Simultaneously, on the 2nd of July 2007, the Amendment to Agreement and Plan of Merger (“The Amendment”) was signed between AmRest, AA Subsidiary, USSI and Michael Tseytin (“Controlling Shareholder”).
 
Under the Amendment the Preliminary Merger Consideration was decreased to USD 47.0 million, made up of two portions:
(i) cash - in the amount of USD 25.4 million (Cash Portion), and
(ii) 427,666 AmRest shares – equivalent of USD 21.6 million (Stock Portion).

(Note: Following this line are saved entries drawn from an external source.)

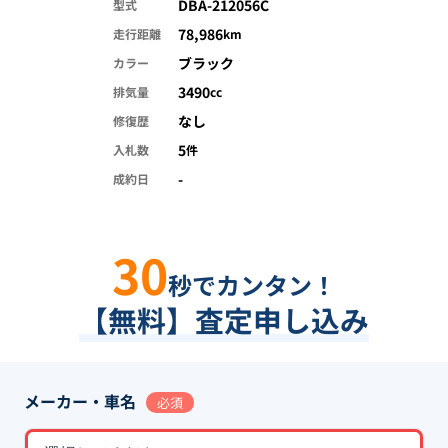
DBA-212056C
型式
78,986
走行距離
km
ブラック
カラー
3490
排気量
cc
なし
修復歴
5
入札数
件
-
成約日
30
秒でカンタン！
【無料】査定申し込み
メーカー・車名
必須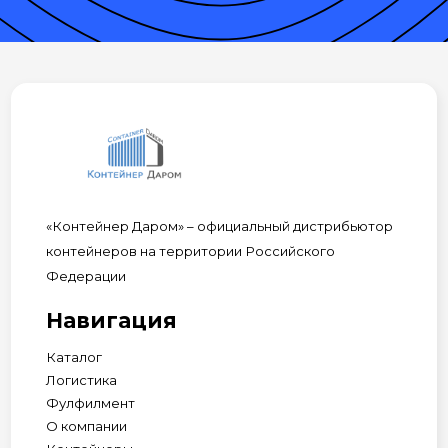
«Контейнер Даром» – официальный дистрибьютор
контейнеров на территории Российского
Федерации
Навигация
Каталог
Логистика
Фулфилмент
О компании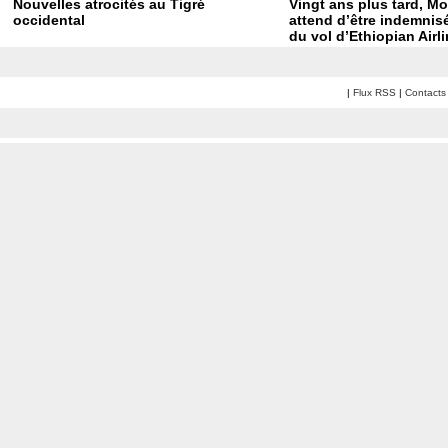
Nouvelles atrocités au Tigré
Vingt ans plus tard, M
occidental
attend d’être indemnisé
du vol d’Ethiopian Airl
|
Flux RSS
|
Contacts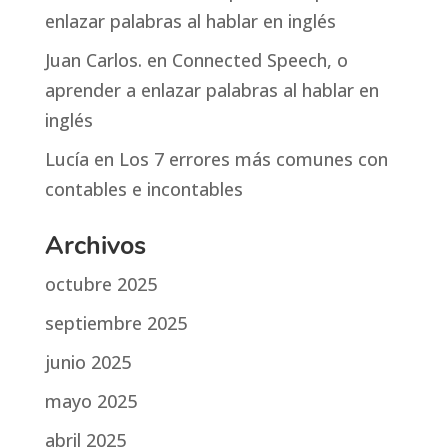
enlazar palabras al hablar en inglés
Juan Carlos.
en
Connected Speech, o
aprender a enlazar palabras al hablar en
inglés
Lucía
en
Los 7 errores más comunes con
contables e incontables
Archivos
octubre 2025
septiembre 2025
junio 2025
mayo 2025
abril 2025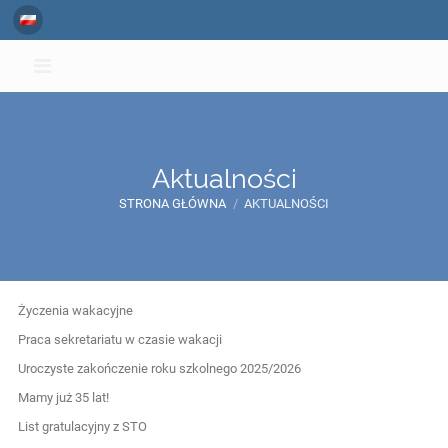
Aktualności
STRONA GŁÓWNA
/
AKTUALNOŚCI
Aktualności
Życzenia wakacyjne
Praca sekretariatu w czasie wakacji
Uroczyste zakończenie roku szkolnego 2025/2026
Mamy już 35 lat!
List gratulacyjny z STO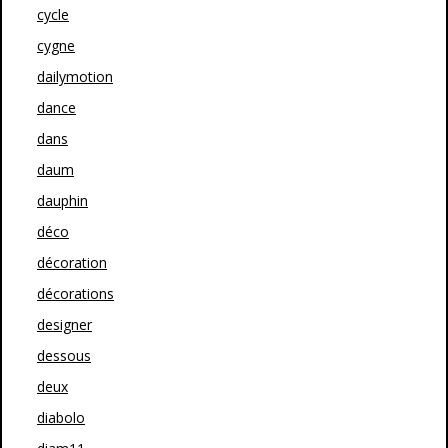
cycle
cygne
dailymotion
dance
dans
daum
dauphin
déco
décoration
décorations
designer
dessous
deux
diabolo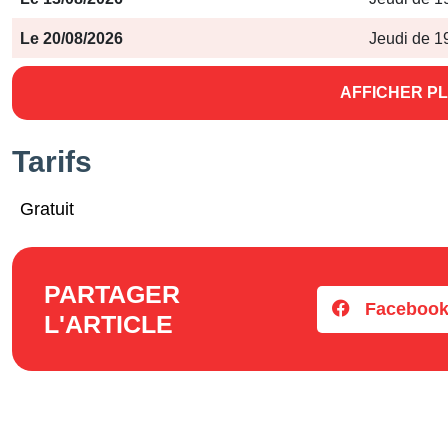
Le 20/08/2026
Jeudi de 1
AFFICHER PL
Tarifs
Gratuit
PARTAGER
Faceboo
L'ARTICLE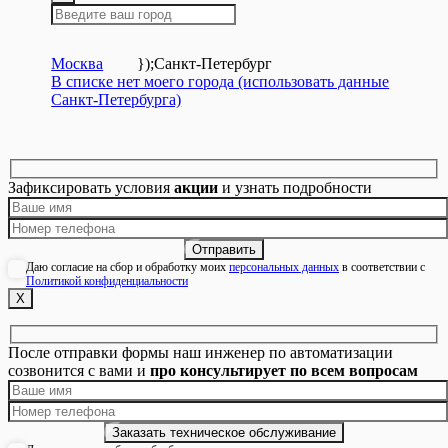
Москва
});
Санкт-Петербург
В списке нет моего города (использовать данные
Санкт-Петербурга)
Зафиксировать условия
акции
и узнать подробности
Даю согласие на сбор и обработку моих
персональных данных
в соответствии с
Политикой конфиденциальности
Х
После отправки формы наш инженер по автоматизации
созвонится с вами и
про консультирует по всем вопросам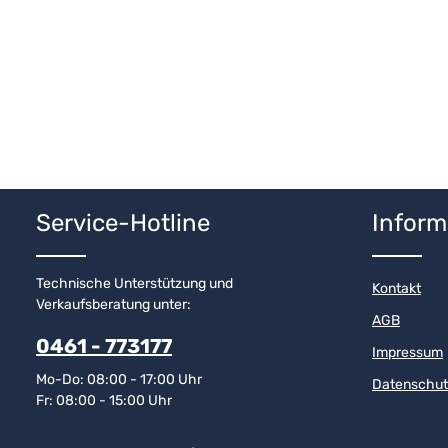
Service-Hotline
Inform
Technische Unterstützung und
Kontakt
Verkaufsberatung unter:
AGB
0461 - 773177
Impressum
Mo-Do: 08:00 - 17:00 Uhr
Datenschut
Fr: 08:00 - 15:00 Uhr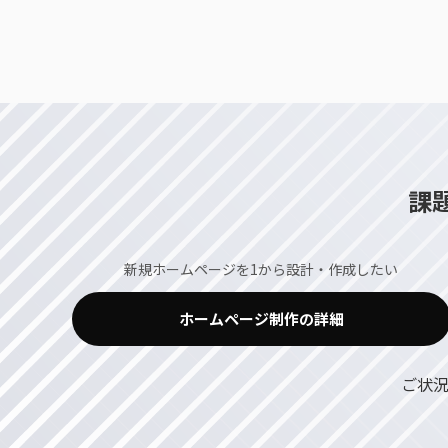
課
新規ホームページを1から設計・作成したい
ホームページ制作の詳細
ご状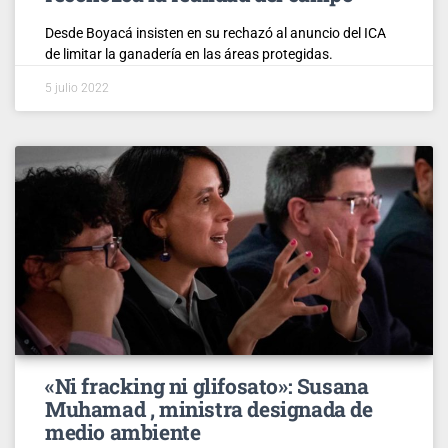
Desde Boyacá insisten en su rechazó al anuncio del ICA
de limitar la ganadería en las áreas protegidas.
5 julio 2022
«Ni fracking ni glifosato»: Susana
Muhamad , ministra designada de
medio ambiente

In addition to the above, the equivalent of USD 12.0 million will be settled in 242,940 AmRest shares (Additional Stock Portion). The Additional Stock Portion reflects mainly the fact that merged company will assume USD 10.5 million of long term debt instead of originally estimated USD 21.5 million.
 
Pursuant to the Merger Agreement and the Amendment all of USSI Shares were converted into and exchanged for the right to receive (i) ninety-one percent (91%) of the Preliminary Merger Consideration, and (ii) one hundred percent (100%) of the Additional Stock Portion.
 
The remaining 9% of the Preliminary Merger Consideration will be paid for the minority (9%) shareholding in OOO Pizza Nord. The minority shareholding in OOO Pizza Nord was acquired by American Restaurants Sp. z o.o., 100% subsidiary of AmRest, based on separate purchase and sell agreements with 3 key senior managers of Pizza Nord concluded on 2nd July 2007.
 
Total of 670,606 shares were borrowed from International Restaurant Investments, LLC for the purpose of finalizing the Merger Agreement. The shares will be delivered to the Controlling Shareholder’s and three key managers’ accounts held with UniCredit CAIB Polska S.A. At the same, pursuant to the Share Pledge Agreements concluded on the 2nd of July 2007, all the shares will be pledged for a period of up to 5 years.
 
Pursuant to the Amendment, if the Adjustment Period EBITDA is more than 21% of Adjustment Period Gross Sale, the number of shares representing Additional Stock Portion shall be automatically and immediately released to Controlling Shareholder. The remaining Pledged Shares shall be released as follows:
(i)        from and after the date falling five (5) days after the Adjustment Period Settlement Date (30 June 2008), one-fifth (1/5) of the remaining pledged shares;
(ii)       from and after July 1, 2009, one-fourth (1/4) of the remaining pledged shares;
(iii)      from and after July 1, 2010, one-third (1/3) of the remaining pledged shares;
(iv)             from and after July 1, 2011, one-half (1/2) of the remaining pledged shares;
(v)               from and after the end of July 1, 2012, all of the remaining pledged shares.
 
Additionally, by virtue of the Amendment, Controlling Shareholder will guarantee the continuity of the current Pizza Nord restaurant lease agreements in the period of 5 years following the end of Adjustment Period (1st July 2008). If any Pizza Nord restaurant shall be closed by the lessor in the above mentioned period, the Controlling Shareholder shall pay AmRest the relevant liability calculated as 91% of Adjustment Period Value attributable by respective restaurant (in proportion to period of forced closure and 5 years). 
 
 
 
Legal act:
Ustawa o ofercie z dnia 29 lipca 2005 art. 56. ust. 1 punkt 2.